I just can't, as the kids would say these days. You are going to have to trust me that 99.99% of people of average, and slightly below average, intelligence would have clearly seen that my comment was entirely ironic and intended to make the point that hitting isn't ok. Even if they didn't agree, they would have understood what I was saying. If you didn't, well...that was the point. I have explained it for you. You're welcome.
You're really not the Factor 500000 poster? You should look them up. I think the two of you would get on very well.
The whole name for [naughty step] is humiliating and some children absolutely detest it (including mine).

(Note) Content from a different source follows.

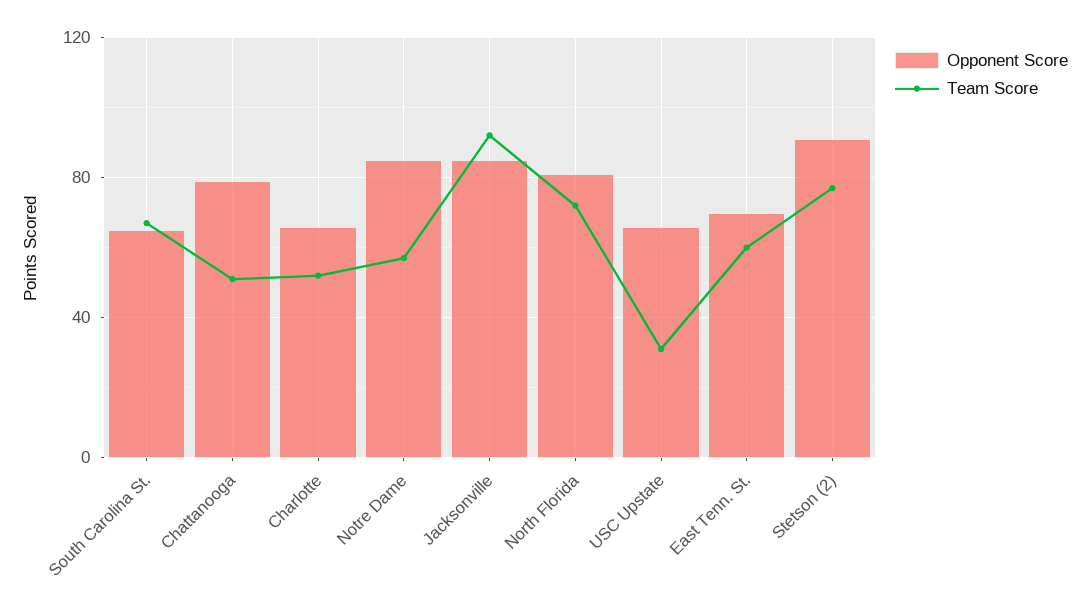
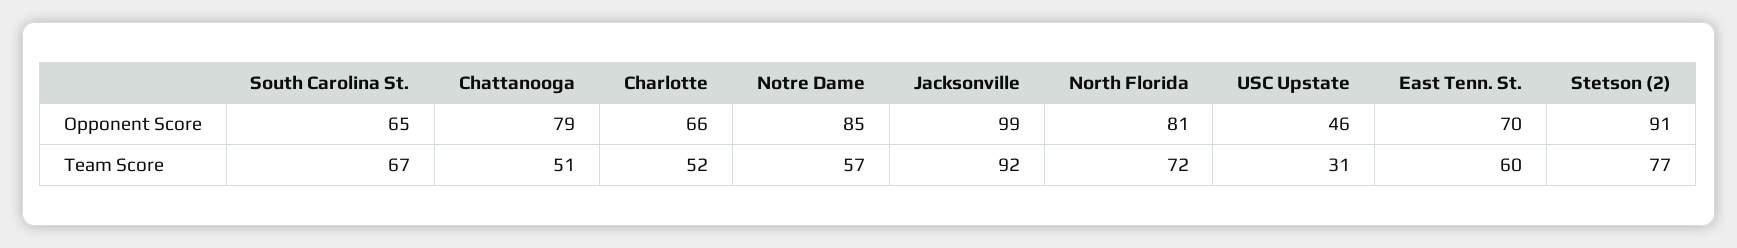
Opponent Score, Jacksonville: 85 -> 99
Opponent Score, USC Upstate: 65 -> 46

They aren't supposed to like it, ffs. What, you think it's meant to be a reward? (AWOOGA AWOOGA SARCASM SARCASM.) But it is a calm reaction that removes them from the situation to another calm one, gives you a chance to explain what went wrong on their level, and allows them to rejoin when they have demonstrated that they understand what they did and why it was wrong. It
Personally I just call it "time out" as I prefer not to use the term "naughty" if I can avoid it. It's a very natural consequence; you behave badly, you sit outside the action until you can learn to behave better. What more do you need?
The problem with all these threads is that they believe any smack is the worst punishment possible (i.e that a child would not prefer a smack to another punishment, ever). If you speak to children (and I think there may be a difference between boys and girls here) many would rather have a smack than a day's IPad ban (for instance).And, many who were smacked believe that it did them no harm, if the punishment was applied consistently and not cruelly (i.e not a beating).
The fact that you have to explicitly state that you don't mean a hearing because you know so many smackers can't tell the difference and that their nasty philosophy justifies one as much as the other... Nobody has suggested that a smack is worse than, say, a full beating with an implement. But we are saying that it is violent, that it is counterproductive, that it is hypocritical, that many people justify it by saying they "just snapped" which is profoundly NOT how parental discipline is supposed to work, that it is extremely open to being interpreted as more intense physical punishment, that there are sadists who like it (and have commented here), that it is lazy and that it is harmful and stupid. Because it is.
If kids do prefer a smack to losing the iPad for a day then clearly the latter is the better deterrent. With the added benefit that they might use the time instead to read a book or do a craft, which is probably better. And, of course, that you didn't teach them violence is ok, but to learn self control. Because apparently that doesn't count with some people.
For someone who's not in favour of smacking, you aren't half invested in defending it.